▶ Task directions: Put every text line from all the records below into a single JSON list of strings, one string per line, with blank lines and the pictures left out.

▶ Exercise input:
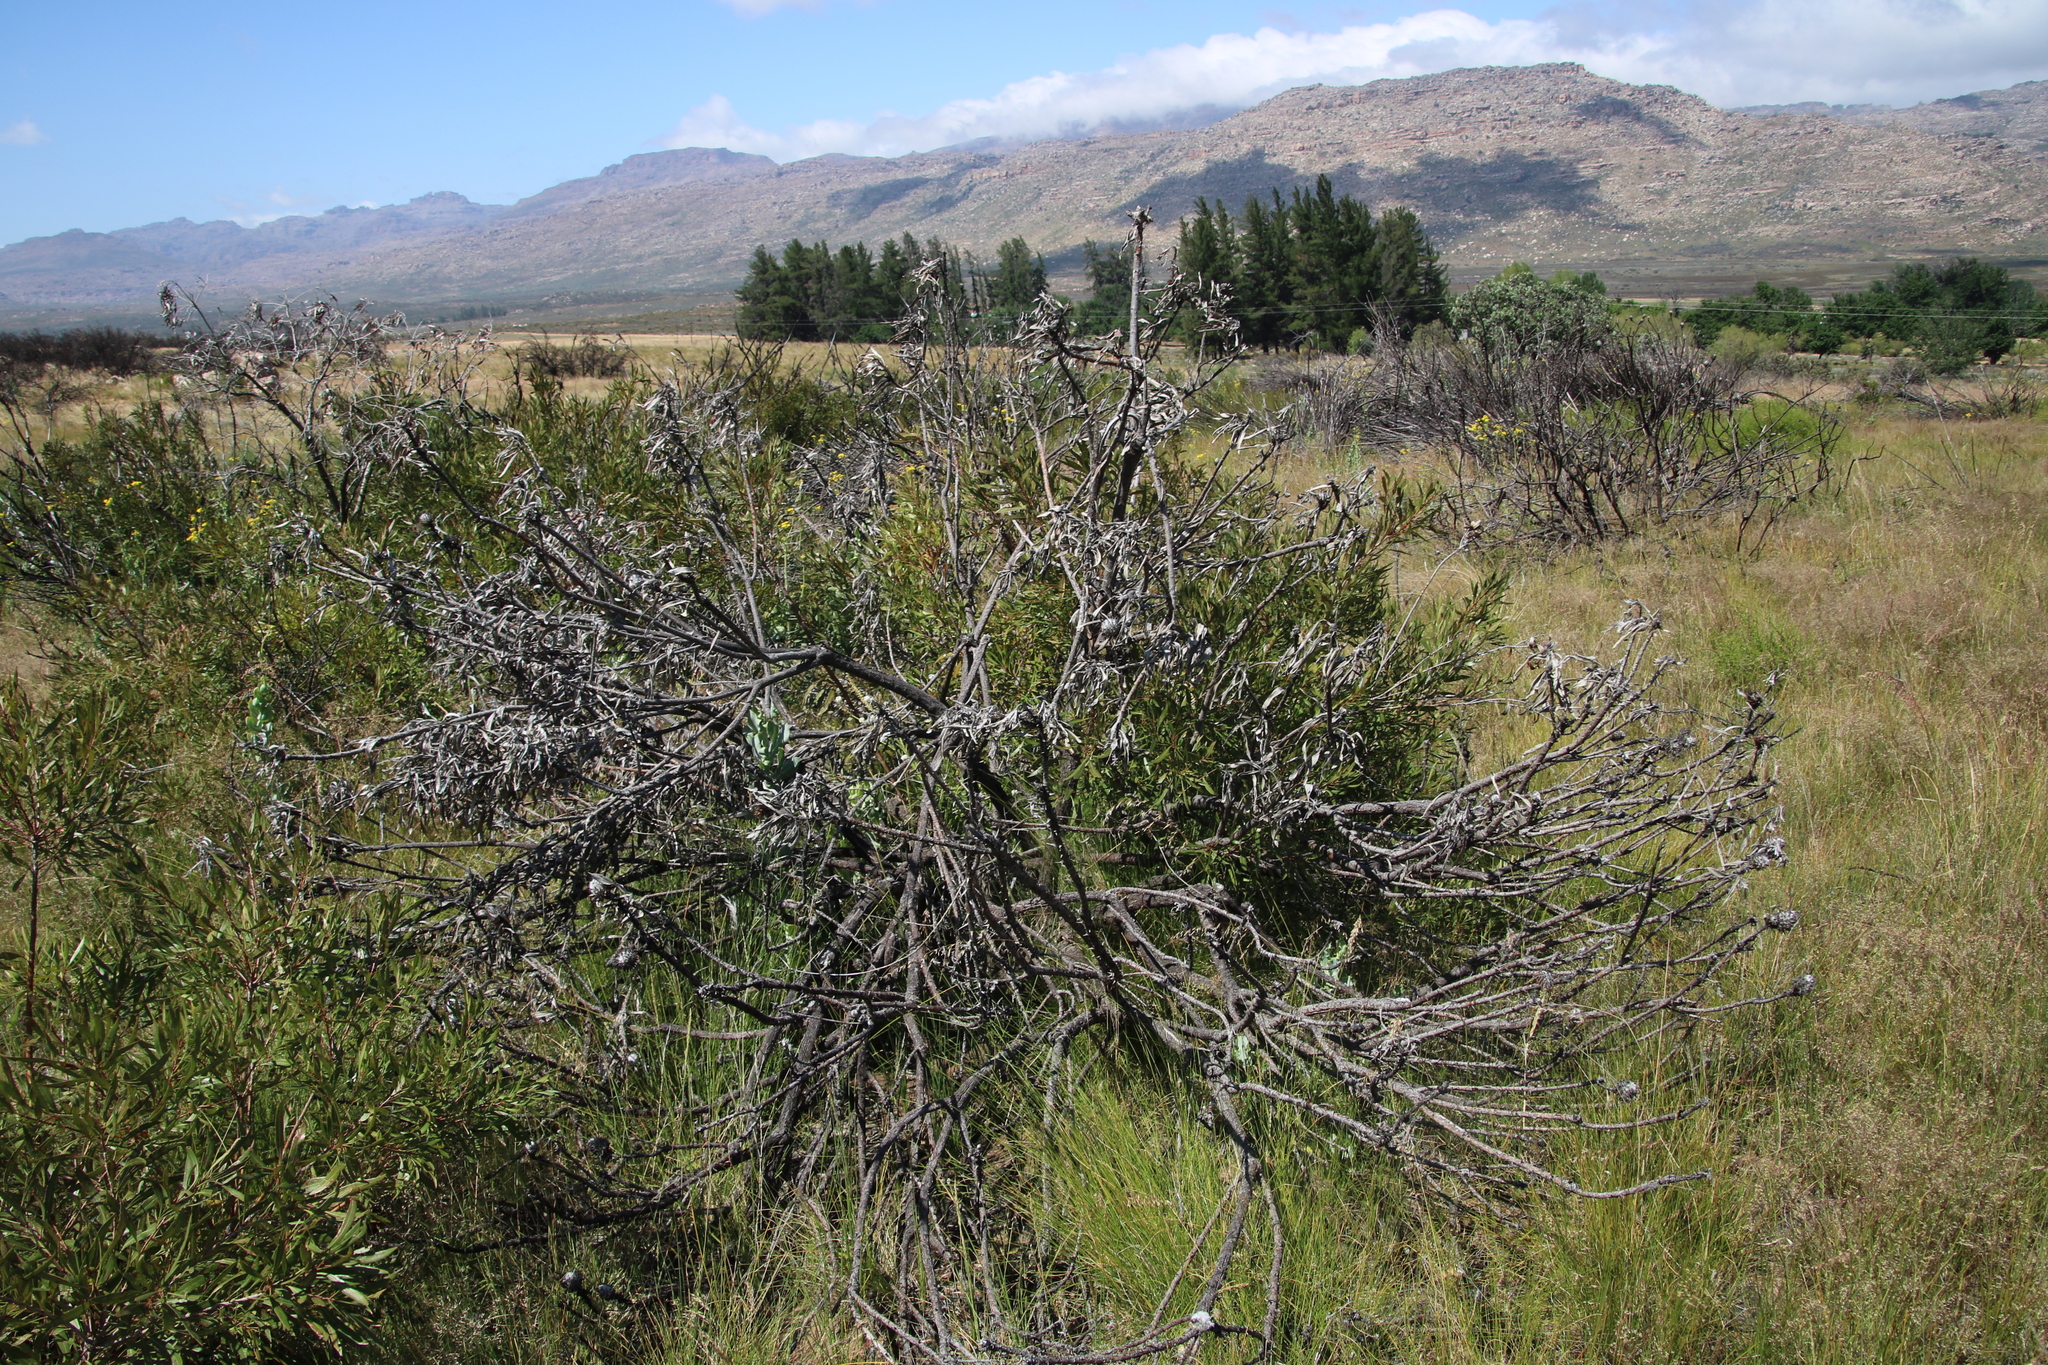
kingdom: Plantae
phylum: Tracheophyta
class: Magnoliopsida
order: Proteales
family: Proteaceae
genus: Leucospermum
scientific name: Leucospermum catherinae
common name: Catherine-wheel pincushion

▶ Reply to the task:
[
  "kingdom: Plantae",
  "phylum: Tracheophyta",
  "class: Magnoliopsida",
  "order: Proteales",
  "family: Proteaceae",
  "genus: Leucospermum",
  "scientific name: Leucospermum catherinae",
  "common name: Catherine-wheel pincushion"
]